My Students Discuss Seven Transhuman Experiments
Writing about web page http://www.wired.com/magazine/2011/07/ff_swr/all/1
Last week, while I was in Moscow, I had two sets of students -- one undergraduate and one postgraduate discuss seven radical experiments proposed by Wired Magazine that, were they done, had the potential to revolutionise our understanding of the human condition. Like most of the important experiments on humans done before the 1970s, these would not be allowed most Institutional Review Boards today. But perhaps they should? I asked the students, whose national origins range across Europe, Asia and North America, to discuss the matter in the role of policy makers who have the power to allow such experiments -- and also as potential participants in them.

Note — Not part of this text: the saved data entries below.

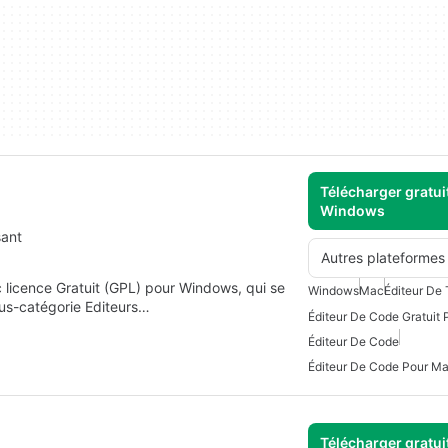
Télécharger gratui
Windows
sant
Autres plateformes
 licence Gratuit (GPL) pour Windows, qui se
Windows
Mac
Éditeur De 
ous-catégorie Editeurs…
Éditeur De Code Gratuit
Éditeur De Code
Éditeur De Code Pour M
Télécharger gratui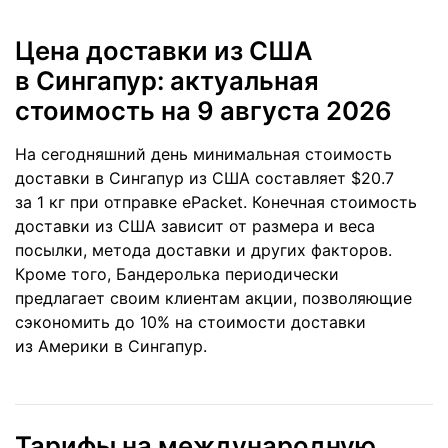
Цена доставки из США
в Сингапур: актуальная
стоимость
на 9 августа 2026
На сегодняшний день минимальная стоимость
доставки в Сингапур из США составляет $20.7
за 1 кг при отправке ePacket. Конечная стоимость
доставки из США зависит от размера и веса
посылки, метода доставки и других факторов.
Кроме того, Бандеролька периодически
предлагает своим клиентам акции, позволяющие
сэкономить до 10% на стоимости доставки
из Америки в Сингапур.
Тарифы на международную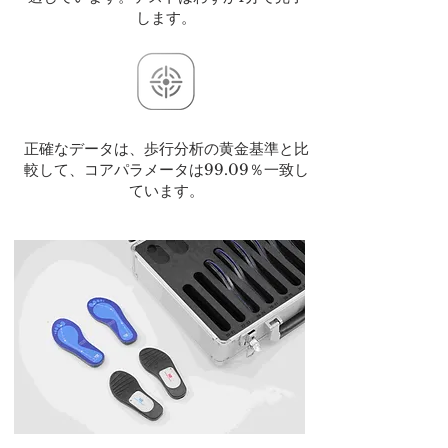
します。
正確なデータは、歩行分析の黄金基準と比
較して、コアパラメータは99.09％一致し
ています。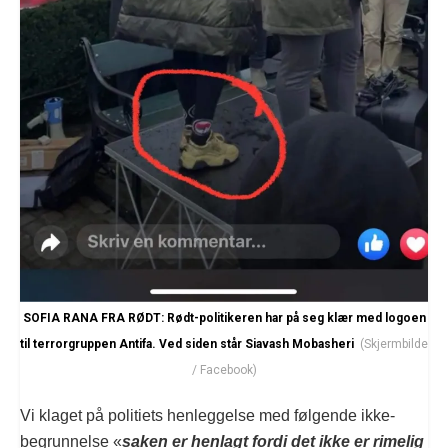
SOFIA RANA FRA RØDT: Rødt-politikeren har på seg klær med logoen
til terrorgruppen Antifa. Ved siden står Siavash Mobasheri
(Skjermbilde
/ Facebook)
Vi klaget på politiets henleggelse med følgende ikke-
begrunnelse «
saken er henlagt fordi det ikke er rimelig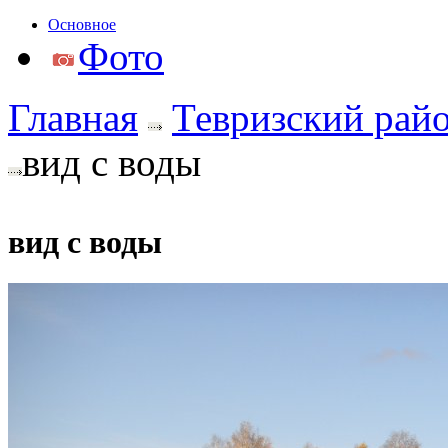
Основное
Фото
Главная
Тевризский рай
вид с воды
вид с воды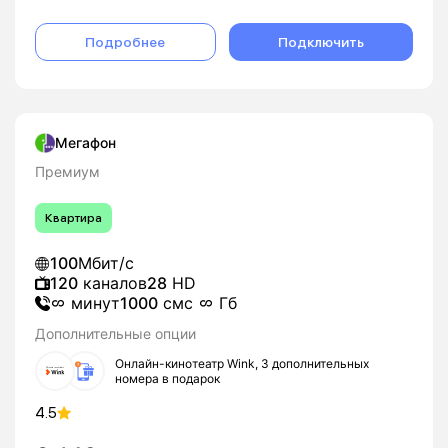
Подробнее
Подключить
Мегафон
Премиум
Квартира
100
Мбит/с
120
каналов
28
HD
минут
1000
смс
Гб
Дополнительные опции
Онлайн-кинотеатр Wink, 3 дополнительных
номера в подарок
4.5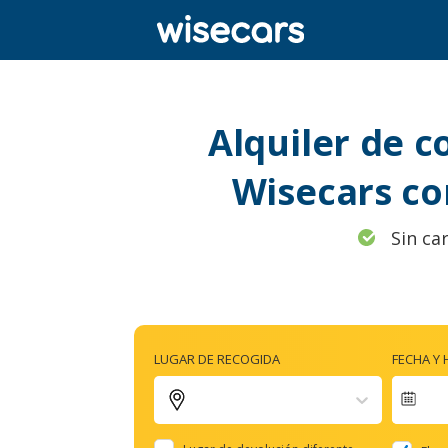
Alquiler de 
Wisecars co
Sin ca
LUGAR DE RECOGIDA
FECHA Y
Nav
for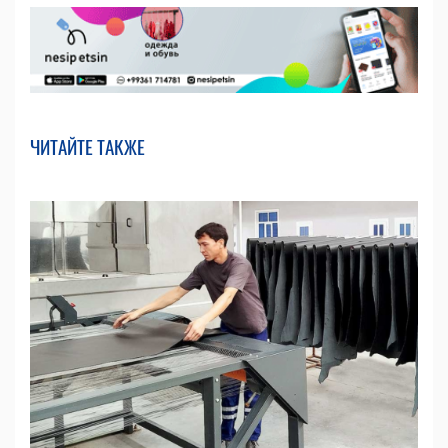
ЧИТАЙТЕ ТАКЖЕ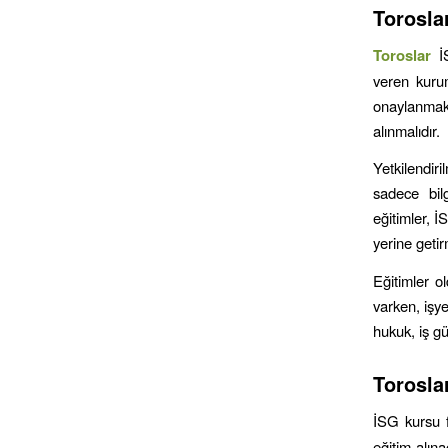
Torosla
Toroslar
İ
veren kurum
onaylanmakt
alınmalıdır.
Yetkilendir
sadece bilg
eğitimler, 
yerine geti
Eğitimler ol
varken, işye
hukuk, iş gü
Torosla
İSG kursu f
eğitim alına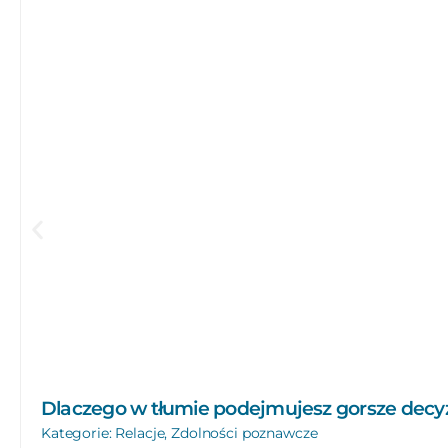
Dlaczego w tłumie podejmujesz gorsze decyz
Kategorie:
Relacje
,
Zdolności poznawcze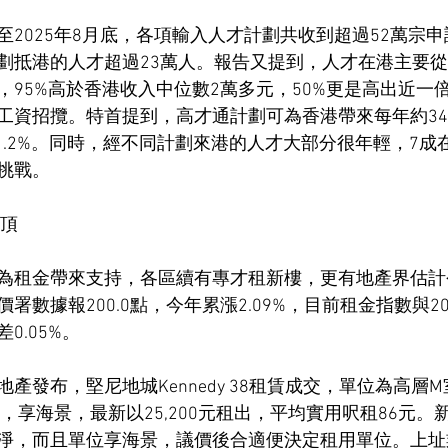
2025年8月底，各項輸入人才計劃共收到超過52萬宗申
劃抵港的人才超過23萬人。報告又提到，人才在港主要
，95%高於香港收入中位數2萬多元，50%更是高出近一
工資招攬。特首提到，高才通計劃可為香港帶來每年約34
1.2%。同時，經不同計劃來港的人才大部分很年輕，7成
挑戰。
破頂
為租金帶來支持，各區續有專才租新樓，更有地產界估計
數據報200.0點，今年累漲2.09%，目前租金指數與2019
0.05%。
產發布，堅尼地城Kennedy 38租賃成交，單位為高層
隔，享海景，最新以25,200元租出，平均實用呎租86元
淨，而且單位享海景，議價後合適便決定租用單位。上址業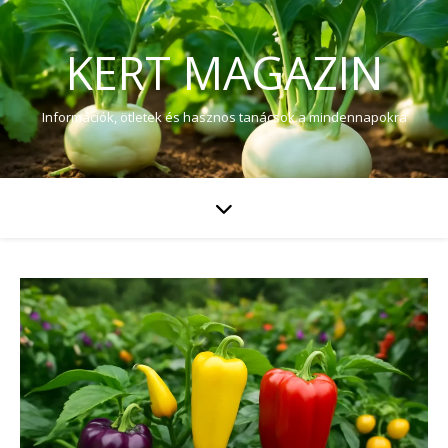
KERT MAGAZIN
Információk, ötletek és hasznos tanácsok a mindennapokra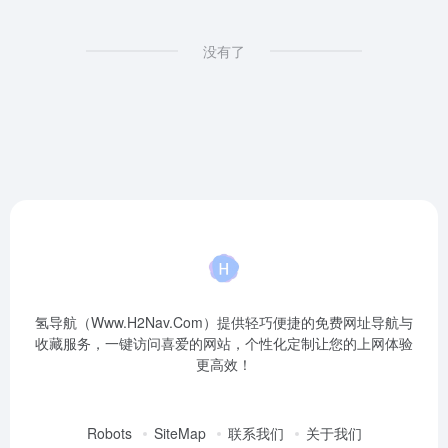
没有了
氢导航（Www.H2Nav.Com）提供轻巧便捷的免费网址导航与
收藏服务，一键访问喜爱的网站，个性化定制让您的上网体验
更高效！
Robots
SiteMap
联系我们
关于我们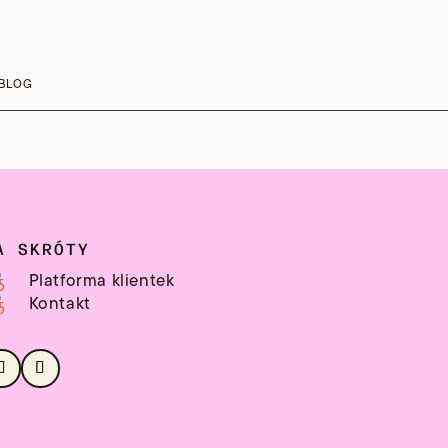
BLOG
A SKRÓTY
Platforma klientek
Kontakt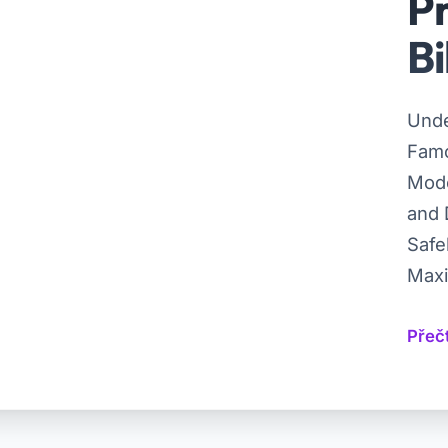
Pr
Bi
Unde
Famo
Mode
and 
Safe
Maxi
Přečt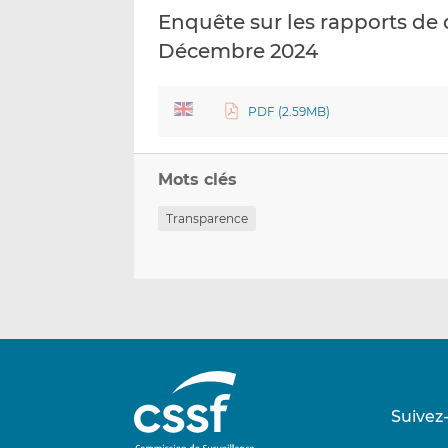
Enquête sur les rapports de 
Décembre 2024
PDF (2.59MB)
Mots clés
Transparence
Suivez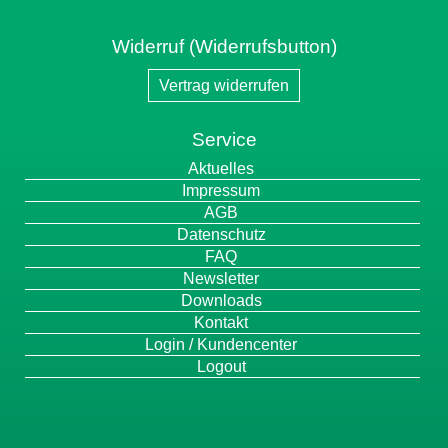
Widerruf (Widerrufsbutton)
Vertrag widerrufen
Service
Navigation
Aktuelles
überspringen
Impressum
AGB
Datenschutz
FAQ
Newsletter
Downloads
Kontakt
Login / Kundencenter
Logout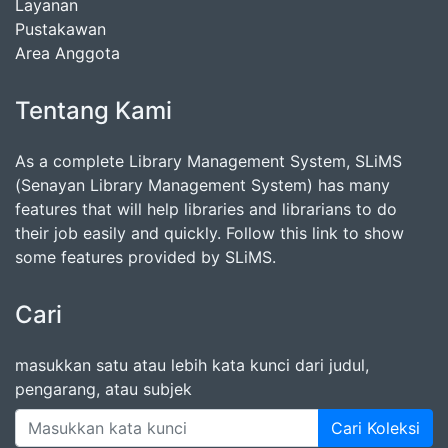
Layanan
Pustakawan
Area Anggota
Tentang Kami
As a complete Library Management System, SLiMS
(Senayan Library Management System) has many
features that will help libraries and librarians to do
their job easily and quickly. Follow this link to show
some features provided by SLiMS.
Cari
masukkan satu atau lebih kata kunci dari judul,
pengarang, atau subjek
Cari Koleksi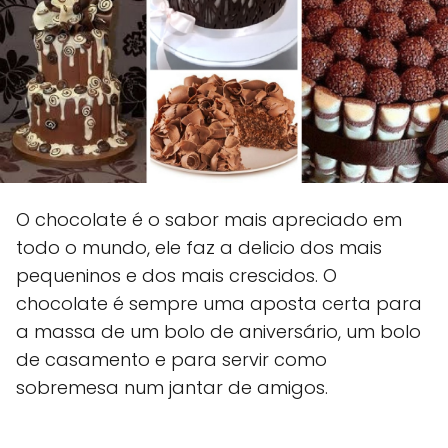
O chocolate é o sabor mais apreciado em
todo o mundo, ele faz a delicio dos mais
pequeninos e dos mais crescidos. O
chocolate é sempre uma aposta certa para
a massa de um bolo de aniversário, um bolo
de casamento e para servir como
sobremesa num jantar de amigos.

The seven experiments are described in more detail in the website above, and are summarised below:
EXPERIMENT |
1. Split up twins after birth—and then control every aspect of their environments. |
2. Remove brain cells from a live subject to analyze which genes are switched on and which are off. |
3. Insert a tracking agent into a human embryo to monitor its development. |
4. Use beams of light to control the activity of brain cells in conscious human beings. |
5. Switch the embryos of obese women with those of thin women. |
6. Test each new chemical on a wide range of human volunteers before it comes on the market. |
7. Cross-breed a human with a chimpanzee. |
Here are the undergraduates (mostly 2nd and 3rd years), who are enrolled in my Sociology of Knowledge class
http://dl.dropbox.com/u/14344203/Sociology%20Of%20Knowledge%20Week%207%20_0.m4a
Here are the postgraduates (mostly 1st years), who are enrolled in my Science, Media and Public Policy class
https://docs.google.com/open?id=0B9E7irPbtBw8Mjc1NTk5ZTYtYjFhNi00MDc2LWI2OTUtOWI0NTAwYzg3ZTNk
I was very impressed with the level of discussion in both cases, though there were some interesting differences in the style and emphases of the two cases.
One comment
Luke Robert Mason
Unfortunately it seems your undergrads have missed the crux of the argument i.e. The possibilities that would afforded by carrying out these experimentes. It is interesting, however, that they are considering these in relation to themselves, “Would YOU, YOUR or I do this?”